What to do - Every record that follows must be returned word for word.

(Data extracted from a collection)
- Opening Delimiter -

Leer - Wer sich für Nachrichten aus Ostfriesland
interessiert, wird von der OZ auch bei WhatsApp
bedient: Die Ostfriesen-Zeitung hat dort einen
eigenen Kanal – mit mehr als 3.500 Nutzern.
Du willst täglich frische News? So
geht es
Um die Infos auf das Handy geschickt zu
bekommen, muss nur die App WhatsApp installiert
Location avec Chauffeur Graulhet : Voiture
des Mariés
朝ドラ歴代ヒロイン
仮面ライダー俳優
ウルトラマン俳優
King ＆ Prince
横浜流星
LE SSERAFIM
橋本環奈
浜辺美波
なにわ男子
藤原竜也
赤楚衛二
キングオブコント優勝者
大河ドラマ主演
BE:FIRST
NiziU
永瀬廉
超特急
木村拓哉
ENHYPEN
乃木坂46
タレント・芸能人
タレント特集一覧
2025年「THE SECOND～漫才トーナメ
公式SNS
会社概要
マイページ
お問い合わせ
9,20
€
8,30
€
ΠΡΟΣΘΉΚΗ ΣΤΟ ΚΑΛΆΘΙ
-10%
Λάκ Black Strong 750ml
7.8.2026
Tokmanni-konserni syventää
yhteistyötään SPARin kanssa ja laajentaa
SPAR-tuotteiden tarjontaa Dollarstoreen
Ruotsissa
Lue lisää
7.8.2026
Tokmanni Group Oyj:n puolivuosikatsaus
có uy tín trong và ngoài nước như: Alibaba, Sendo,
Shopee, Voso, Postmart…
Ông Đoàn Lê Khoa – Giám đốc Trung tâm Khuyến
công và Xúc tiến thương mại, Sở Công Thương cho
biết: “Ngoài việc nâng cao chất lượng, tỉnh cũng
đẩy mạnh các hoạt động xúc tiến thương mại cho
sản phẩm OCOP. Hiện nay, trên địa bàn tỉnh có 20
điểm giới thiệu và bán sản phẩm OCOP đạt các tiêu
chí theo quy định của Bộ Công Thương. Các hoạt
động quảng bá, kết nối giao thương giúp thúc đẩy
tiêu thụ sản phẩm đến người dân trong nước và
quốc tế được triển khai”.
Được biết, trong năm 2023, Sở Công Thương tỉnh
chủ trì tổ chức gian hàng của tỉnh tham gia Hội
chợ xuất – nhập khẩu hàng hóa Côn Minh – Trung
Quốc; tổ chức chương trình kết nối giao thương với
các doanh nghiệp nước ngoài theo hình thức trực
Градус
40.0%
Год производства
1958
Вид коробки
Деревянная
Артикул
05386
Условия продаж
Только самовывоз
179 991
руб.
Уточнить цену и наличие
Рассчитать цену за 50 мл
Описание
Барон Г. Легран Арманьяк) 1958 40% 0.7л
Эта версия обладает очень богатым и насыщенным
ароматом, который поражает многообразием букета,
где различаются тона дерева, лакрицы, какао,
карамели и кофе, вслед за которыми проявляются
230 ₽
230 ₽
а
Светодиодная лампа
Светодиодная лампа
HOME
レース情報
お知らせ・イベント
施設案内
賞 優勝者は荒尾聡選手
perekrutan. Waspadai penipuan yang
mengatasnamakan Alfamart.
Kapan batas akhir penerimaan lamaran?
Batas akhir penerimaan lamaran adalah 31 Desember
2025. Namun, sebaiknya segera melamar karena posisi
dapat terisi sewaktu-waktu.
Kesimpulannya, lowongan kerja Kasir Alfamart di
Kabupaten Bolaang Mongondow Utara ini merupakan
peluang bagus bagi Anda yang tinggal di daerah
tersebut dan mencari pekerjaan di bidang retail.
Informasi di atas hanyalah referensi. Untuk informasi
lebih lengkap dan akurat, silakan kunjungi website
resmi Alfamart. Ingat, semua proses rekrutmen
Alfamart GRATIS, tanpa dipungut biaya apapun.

- Closing Delimiter -

Your response -
Leer - Wer sich für Nachrichten aus Ostfriesland
interessiert, wird von der OZ auch bei WhatsApp
bedient: Die Ostfriesen-Zeitung hat dort einen
eigenen Kanal – mit mehr als 3.500 Nutzern.
Du willst täglich frische News? So
geht es
Um die Infos auf das Handy geschickt zu
bekommen, muss nur die App WhatsApp installiert
Location avec Chauffeur Graulhet : Voiture
des Mariés
朝ドラ歴代ヒロイン
仮面ライダー俳優
ウルトラマン俳優
King ＆ Prince
横浜流星
LE SSERAFIM
橋本環奈
浜辺美波
なにわ男子
藤原竜也
赤楚衛二
キングオブコント優勝者
大河ドラマ主演
BE:FIRST
NiziU
永瀬廉
超特急
木村拓哉
ENHYPEN
乃木坂46
タレント・芸能人
タレント特集一覧
2025年「THE SECOND～漫才トーナメ
公式SNS
会社概要
マイページ
お問い合わせ
9,20
€
8,30
€
ΠΡΟΣΘΉΚΗ ΣΤΟ ΚΑΛΆΘΙ
-10%
Λάκ Black Strong 750ml
7.8.2026
Tokmanni-konserni syventää
yhteistyötään SPARin kanssa ja laajentaa
SPAR-tuotteiden tarjontaa Dollarstoreen
Ruotsissa
Lue lisää
7.8.2026
Tokmanni Group Oyj:n puolivuosikatsaus
có uy tín trong và ngoài nước như: Alibaba, Sendo,
Shopee, Voso, Postmart…
Ông Đoàn Lê Khoa – Giám đốc Trung tâm Khuyến
công và Xúc tiến thương mại, Sở Công Thương cho
biết: “Ngoài việc nâng cao chất lượng, tỉnh cũng
đẩy mạnh các hoạt động xúc tiến thương mại cho
sản phẩm OCOP. Hiện nay, trên địa bàn tỉnh có 20
điểm giới thiệu và bán sản phẩm OCOP đạt các tiêu
chí theo quy định của Bộ Công Thương. Các hoạt
động quảng bá, kết nối giao thương giúp thúc đẩy
tiêu thụ sản phẩm đến người dân trong nước và
quốc tế được triển khai”.
Được biết, trong năm 2023, Sở Công Thương tỉnh
chủ trì tổ chức gian hàng của tỉnh tham gia Hội
chợ xuất – nhập khẩu hàng hóa Côn Minh – Trung
Quốc; tổ chức chương trình kết nối giao thương với
các doanh nghiệp nước ngoài theo hình thức trực
Градус
40.0%
Год производства
1958
Вид коробки
Деревянная
Артикул
05386
Условия продаж
Только самовывоз
179 991
руб.
Уточнить цену и наличие
Рассчитать цену за 50 мл
Описание
Барон Г. Легран Арманьяк) 1958 40% 0.7л
Эта версия обладает очень богатым и насыщенным
ароматом, который поражает многообразием букета,
где различаются тона дерева, лакрицы, какао,
карамели и кофе, вслед за которыми проявляются
230 ₽
230 ₽
а
Светодиодная лампа
Светодиодная лампа
HOME
レース情報
お知らせ・イベント
施設案内
賞 優勝者は荒尾聡選手
perekrutan. Waspadai penipuan yang
mengatasnamakan Alfamart.
Kapan batas akhir penerimaan lamaran?
Batas akhir penerimaan lamaran adalah 31 Desember
2025. Namun, sebaiknya segera melamar karena posisi
dapat terisi sewaktu-waktu.
Kesimpulannya, lowongan kerja Kasir Alfamart di
Kabupaten Bolaang Mongondow Utara ini merupakan
peluang bagus bagi Anda yang tinggal di daerah
tersebut dan mencari pekerjaan di bidang retail.
Informasi di atas hanyalah referensi. Untuk informasi
lebih lengkap dan akurat, silakan kunjungi website
resmi Alfamart. Ingat, semua proses rekrutmen
Alfamart GRATIS, tanpa dipungut biaya apapun.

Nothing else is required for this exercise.